UNC School of Medicine, Chapel Hill, NC, USA.
, 101 Manning Dr, Chapel Hill, NC, 27514, USA.
BMC Pulm Med. 2024 Sep 27;24(1):468. doi: 10.1186/s12890-024-03247-8.
To assess the characteristics of patients enrolled in the ILD-PRO Registry.

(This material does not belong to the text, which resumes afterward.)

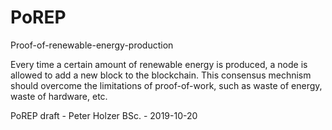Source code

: # PoREP
Proof-of-renewable-energy-production

Every time a certain amount of renewable energy is produced, a node is allowed to add a new block to the blockchain. This consensus mechnism should overcome the limitations of proof-of-work, such as waste of energy, waste of hardware, etc.

PoREP draft - Peter Holzer BSc. - 2019-10-20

The ILD-PRO Registry is a multicentre US registry of patients with progressive pulmonary fibrosis. This registry is enrolling patients with an interstitial lung disease (ILD) other than idiopathic pulmonary fibrosis who have reticular abnormality and traction bronchiectasis on HRCT, and who meet criteria for ILD progression within the prior 24 months. Patient characteristics were analysed based on the number of patients with available data.
Of the first 491 patients enrolled, the majority were white (75.4%) and female (60.6%); 47.4% had a history of smoking. Reported ILDs were autoimmune disease-associated ILDs (47.2%), hypersensitivity pneumonitis (17.5%), idiopathic non-specific interstitial pneumonia (9.1%), interstitial pneumonia with autoimmune features (8.9%), unclassifiable ILD (7.6%), other ILDs (9.7%). At enrolment, median (Q1, Q3) FVC % predicted was 62.2 (49.4, 72.4) and DLco % predicted was 39.2 (30.2, 49.2). Median (Q1, Q3) total score on the St. George's Respiratory Questionnaire was 50.8 (35.9, 64.7). The most common comorbidities were gastroesophageal reflux disease (61.1%) and sleep apnoea (29.6%). Overall, 64.5% of patients were receiving immunosuppressive or cytotoxic therapy, 61.1% proton-pump inhibitors, 53.2% oral steroids, 19.8% nintedanib and 3.6% pirfenidone.
Patients enrolled into the ILD-PRO Registry have a variety of ILD diagnoses, marked impairment in lung function and health-related quality of life, and high medication use. Longitudinal data from this registry will further our knowledge of the course of progressive pulmonary fibrosis.
ClinicalTrials.gov, NCT01915511; registered August 5, 2013.
评估ILD-PRO 登记处入组患者的特征。
ILD-PRO 登记处是美国一项多中心登记处,登记患有进行性肺纤维化以外的间质性肺疾病(ILD)的患者。这些患者的高分辨率 CT(HRCT)显示存在网状异常和牵引性支气管扩张,且在过去 24 个月内符合ILD 进展标准。根据可获得数据的患者数量分析患者特征。
在最初入组的 491 名患者中,大多数为白人(75.4%)和女性(60.6%);47.4%有吸烟史。报告的ILD 为自身免疫性疾病相关的ILD(47.2%)、过敏性肺炎(17.5%)、特发性非特异性间质性肺炎(9.1%)、伴有自身免疫特征的间质性肺炎(8.9%)、无法分类的ILD(7.6%)、其他ILD(9.7%)。入组时,中位(四分位距 1,3)用力肺活量预测值为 62.2%(49.4%,72.4%),一氧化碳弥散量预测值为 39.2%(30.2%,49.2%)。圣乔治呼吸问卷总分为 50.8(35.9,64.7)。最常见的合并症为胃食管反流病(61.1%)和睡眠呼吸暂停(29.6%)。总体而言,64.5%的患者接受免疫抑制或细胞毒性治疗,61.1%接受质子泵抑制剂,53.2%接受口服皮质类固醇,19.8%接受尼达尼布,3.6%接受吡非尼酮。
ILD-PRO 登记处入组的患者ILD 诊断多样,肺功能和健康相关生活质量严重受损,药物使用率高。该登记处的纵向数据将进一步加深我们对进行性肺纤维化病程的认识。
ClinicalTrials.gov,NCT01915511;注册日期 2013 年 8 月 5 日。